===== Selection =====
Why the “Optimism” vs. “Pessimism” Paradigm Doesn’t Work
Anyone familiar with the in-house feud between Reformed postmillenarians and Reformed amillenarians knows that the debate between these two positions is often framed in terms of “optimistic” postmillenarians vs. “pessimistic” amillenarians. Despite the widespread use and apparent utility of these labels, I remain unconvinced that one can formulate a proper and biblical eschatology merely by identifying a position’s distinctive ethos and then choosing the most “optimistic” of the various options.
To avoid being labeled an “eschatological pessimist”—a negative label that postmillenarians have successfully pinned on dispensationalists—a number of Reformed amillenarians self-consciously identify themselves as “optimistic” amillenarians. In making this identification, the optimistic amillenarian attempts to co-opt the attractive rhetoric of cultural progress and transformation used by postmillenarians, while at the same time avoiding the serious exegetical problem associated with postmillennialism—a rather embarrassing shortage of biblical passages in the New Testament that teach such a view.
=====
— Tasks and exercises —
• A. According to the essay, what label have postmillenarians successfully pinned on dispensationalists?
• B. Write out the part of the essay running from "To avoid being" to "such a view.".
The material after the essay is separate from it.
===== Source material =====
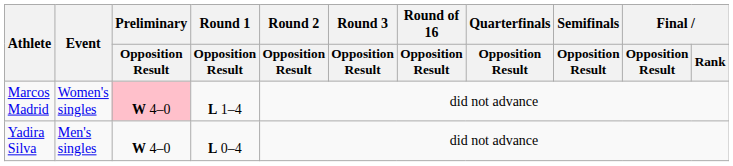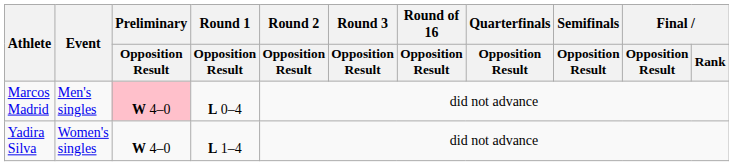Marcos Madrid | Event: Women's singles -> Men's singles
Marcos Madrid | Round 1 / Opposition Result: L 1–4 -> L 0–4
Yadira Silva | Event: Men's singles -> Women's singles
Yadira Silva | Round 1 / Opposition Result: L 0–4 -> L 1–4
=====
— Expected results —
• A. The label "eschatological pessimist."

• B.
To avoid being labeled an “eschatological pessimist”—a negative label that postmillenarians have successfully pinned on dispensationalists—a number of Reformed amillenarians self-consciously identify themselves as “optimistic” amillenarians. In making this identification, the optimistic amillenarian attempts to co-opt the attractive rhetoric of cultural progress and transformation used by postmillenarians, while at the same time avoiding the serious exegetical problem associated with postmillennialism—a rather embarrassing shortage of biblical passages in the New Testament that teach such a view.